First, the original data are analyzed and various parameters (e.g. distribution function, variance, etc. ) are calculated from the data (1). By applying these parameters, properties of a data set become comparable and evaluable [7]. Subsequently, a data generator (2) creates synthetic data (4). Statistical methods, artificial neural networks or agent-based simulations are used for this purpose. The data generator can optionally be calibrated using original data (3). In the next step, the parameters are applied to the synthetic data set (5). The comparison of the synthetic and original data after applying the parameters allows conclusions to be drawn about the quality of the artificial data. The generator can now be adjusted and optimize the quality of the synthetic data (7).
Use Cases in the Financial Industry
Synthetic data is suitable for data processing and data analysis in the bank due to the improvement of the database of AI algorithms. In addition, data anonymity allows the use of abstracted data across the banking ecosystem and enables intra- and inter-organizational collaboration. The following section examines exemplary application areas of this technology in the context of the financial industry.

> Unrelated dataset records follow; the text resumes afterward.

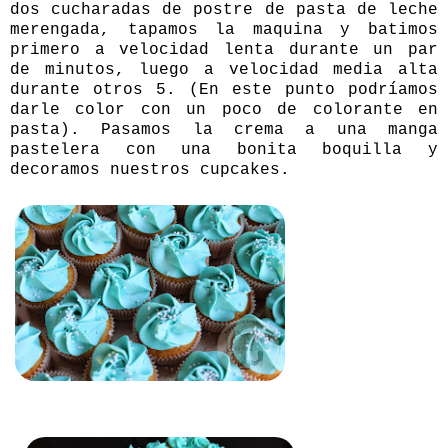
dos cucharadas de postre de pasta de leche
merengada, tapamos la maquina y batimos
primero a velocidad lenta durante un par
de minutos, luego a velocidad media alta
durante otros 5. (En este punto podríamos
darle color con un poco de colorante en
pasta). Pasamos la crema a una manga
pastelera con una bonita boquilla y
decoramos nuestros cupcakes.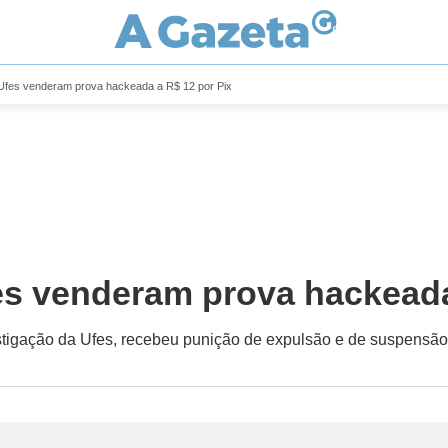
 Ufes venderam prova hackeada a R$ 12 por Pix
es venderam prova hackeada
estigação da Ufes, recebeu punição de expulsão e de suspensã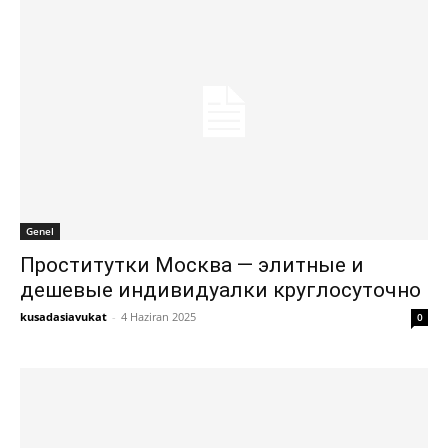
Genel
Проститутки Москва — элитные и
дешевые индивидуалки круглосуточно
kusadasiavukat
-
4 Haziran 2025
0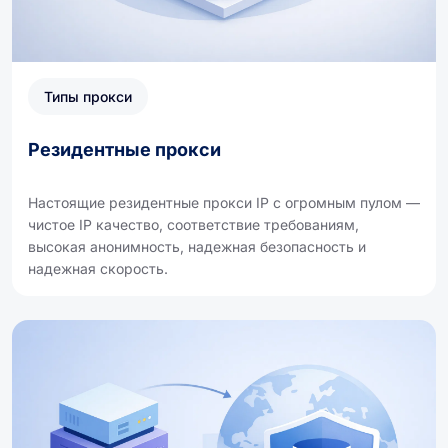
Типы прокси
Резидентные прокси
Настоящие резидентные прокси IP с огромным пулом —
чистое IP качество, соответствие требованиям,
высокая анонимность, надежная безопасность и
надежная скорость.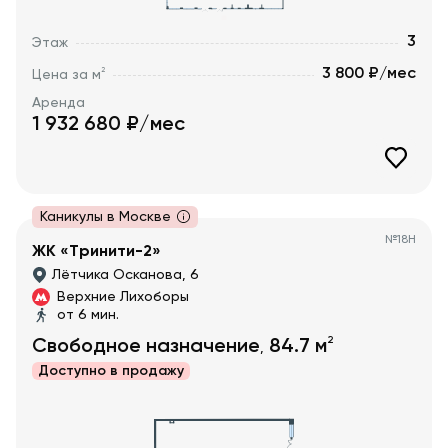
3
Этаж
3 800 ₽/мес
2
Цена за м
Аренда
1 932 680
₽/мес
Каникулы в Москве
№
18Н
ЖК «Тринити-2»
Лётчика Осканова, 6
Верхние Лихоборы
от 6 мин.
2
Свободное назначение
84.7
м
,
Доступно в
продажу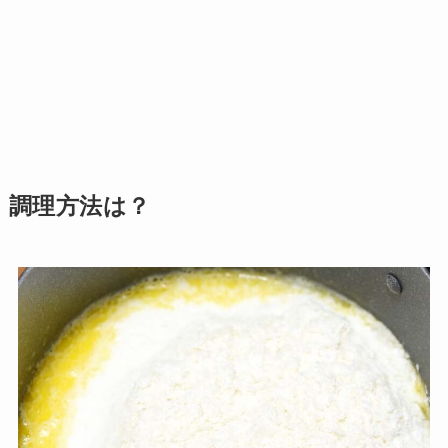
調理方法は？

Data Exchange and Collaboration
The GDPR prevents the exchange of personal data between banks and even partially within a bank [12]. Different departments are thus unable to exploit the bank’s full data potential when evaluating data, and departments need to go through lengthy approval structures to obtain access to data [13]. Possible internal projects for which departments need synthetic data are anti-money laundering, customer journey events or risk management [10], [14]. Synthetic data also supports banks in the external exchange of data between banks and other institutions. This includes exchanges with research partners, potential business partners, and official institutions such as the government [15].
Anti-Money Laundering
Money laundering refers to the channeling of money from illegal activities into the regular financial system. Synthetic data can aid the process of pattern recognition in money laundering activities by duplicating correctly identified fraud. Potential accounts, transactions, payments, withdrawals or purchases can be better identified by the AI algorithm through a larger amount of synthetic training data. Due to the anonymity of the data, datasets from different banks can be transmitted to institutions and governments for them to examine as a merged dataset. Patterns of criminal activity can still be seen in the synthetic data without compromising data protection [9]. This enables inter-organizational processes in combating money laundering activities while maintaining data protection. Especially in money laundering detection, very large data sets are of enormous importance to avoid statistical false-positive reports [16].

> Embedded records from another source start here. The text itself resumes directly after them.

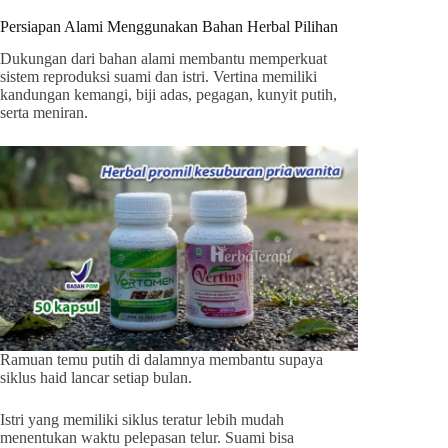
Persiapan Alami Menggunakan Bahan Herbal Pilihan
Dukungan dari bahan alami membantu memperkuat
sistem reproduksi suami dan istri. Vertina memiliki
kandungan kemangi, biji adas, pegagan, kunyit putih,
serta meniran.
Ramuan temu putih di dalamnya membantu supaya
siklus haid lancar setiap bulan.
Istri yang memiliki siklus teratur lebih mudah
menentukan waktu pelepasan telur. Suami bisa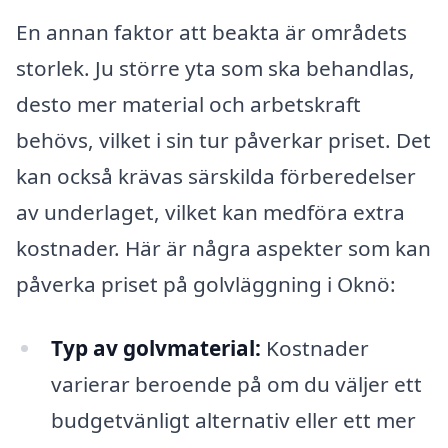
En annan faktor att beakta är områdets
storlek. Ju större yta som ska behandlas,
desto mer material och arbetskraft
behövs, vilket i sin tur påverkar priset. Det
kan också krävas särskilda förberedelser
av underlaget, vilket kan medföra extra
kostnader. Här är några aspekter som kan
påverka priset på golvläggning i Oknö:
Typ av golvmaterial:
Kostnader
varierar beroende på om du väljer ett
budgetvänligt alternativ eller ett mer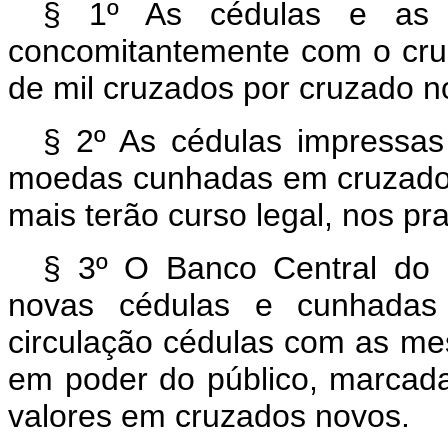
§ 1º As cédulas e as 
concomitantemente com o cruz
de mil cruzados por cruzado n
§ 2º As cédulas impressa
moedas cunhadas em cruzados 
mais terão curso legal, nos p
§ 3º O Banco Central do 
novas cédulas e cunhadas
circulação cédulas com as me
em poder do público, marcad
valores em cruzados novos.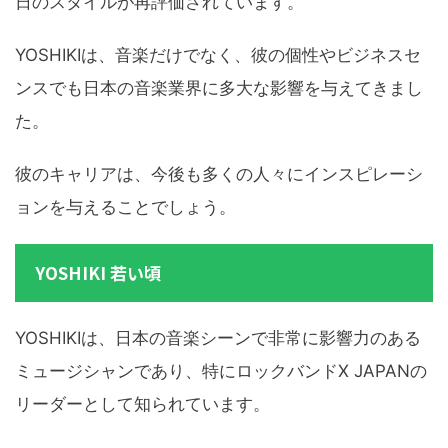
日のスタイルが再評価されています。
YOSHIKIは、音楽だけでなく、彼の個性やビジネスセ
ンスでも日本の音楽業界に多大な影響を与えてきまし
た。
彼のキャリアは、今後も多くの人々にインスピレーシ
ョンを与えることでしょう。
YOSHIKI 若い頃
YOSHIKIは、日本の音楽シーンで非常に影響力のある
ミュージシャンであり、特にロックバンドX JAPANの
リーダーとして知られています。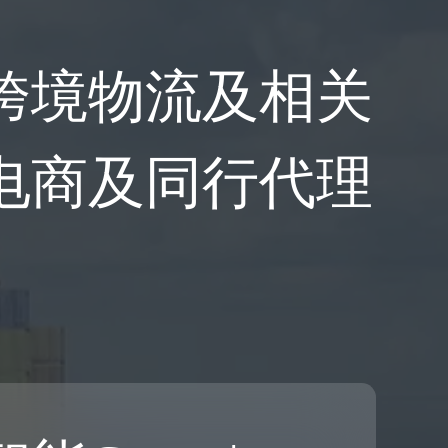
跨境物流及相关
电商及同行代理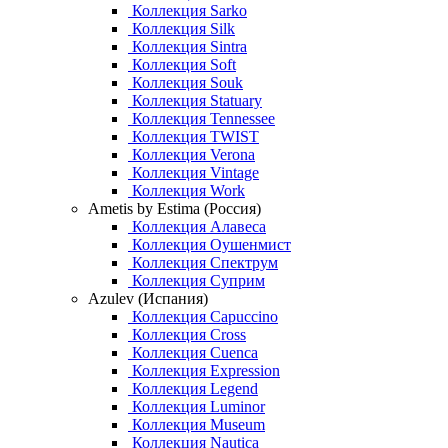
Коллекция Sarko
Коллекция Silk
Коллекция Sintra
Коллекция Soft
Коллекция Souk
Коллекция Statuary
Коллекция Tennessee
Коллекция TWIST
Коллекция Verona
Коллекция Vintage
Коллекция Work
Ametis by Estima (Россия)
Коллекция Алавеса
Коллекция Оушенмист
Коллекция Спектрум
Коллекция Суприм
Azulev (Испания)
Коллекция Capuccino
Коллекция Cross
Коллекция Cuenca
Коллекция Expression
Коллекция Legend
Коллекция Luminor
Коллекция Museum
Коллекция Nautica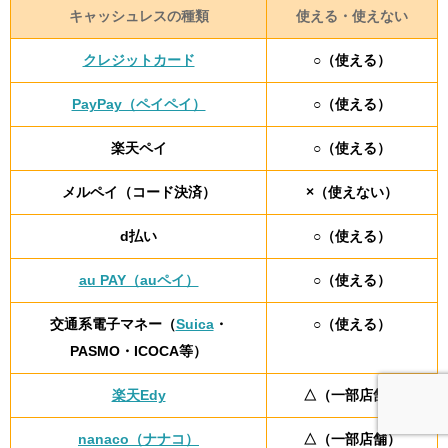
キャッシュレスの種類
使える・使えない
クレジットカード
○（使える）
PayPay（ペイペイ）
○（使える）
楽天ペイ
○（使える）
メルペイ（コード決済）
×（使えない）
d払い
○（使える）
au PAY（auペイ）
○（使える）
交通系電子マネー（
Suica
・
○（使える）
PASMO・ICOCA等）
楽天Edy
△（一部店舗）
nanaco（ナナコ）
△（一部店舗）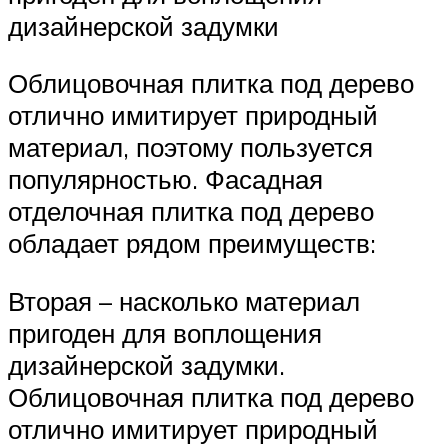
дизайнерской задумки
Облицовочная плитка под дерево
отлично имитирует природный
материал, поэтому пользуется
популярностью. Фасадная
отделочная плитка под дерево
обладает рядом преимуществ:
Вторая – насколько материал
пригоден для воплощения
дизайнерской задумки.
Облицовочная плитка под дерево
отлично имитирует природный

Market Simulations and Data Gaps
Synthetic data allows banks to simulate as well as test different strategies under extreme conditions. These include market collapses or system failures on the part of the bank [15]. Gaps in the existing documentation of such incidents can also be filled with the help of synthetic data (partially synthetic data). The example of the COVID-19 pandemic from the automotive industry shows: immediately after the 1st lockdown in 2020, many companies were overwhelmed by the challenges of the pandemic. Manufacturers had to stop work and production was at a standstill in many places [17]. Nevertheless, data sets for this period are needed for seamless planning and control of a plant. Synthetic data allows to close these data gaps by generating artificial data.
Conclusion
Disruptive technologies such as AI are continuously increasing the relevance and need for synthetic data. Financial institutions can use this data to enrich internal and external data sets and to anonymize them. That said, it is not impossible that with the help of technology and knowledge, a synthetic data set can be traced back to the original data set. However, synthetic data can generate industry-wide insights, increase AI ROI, and create ecosystems [18].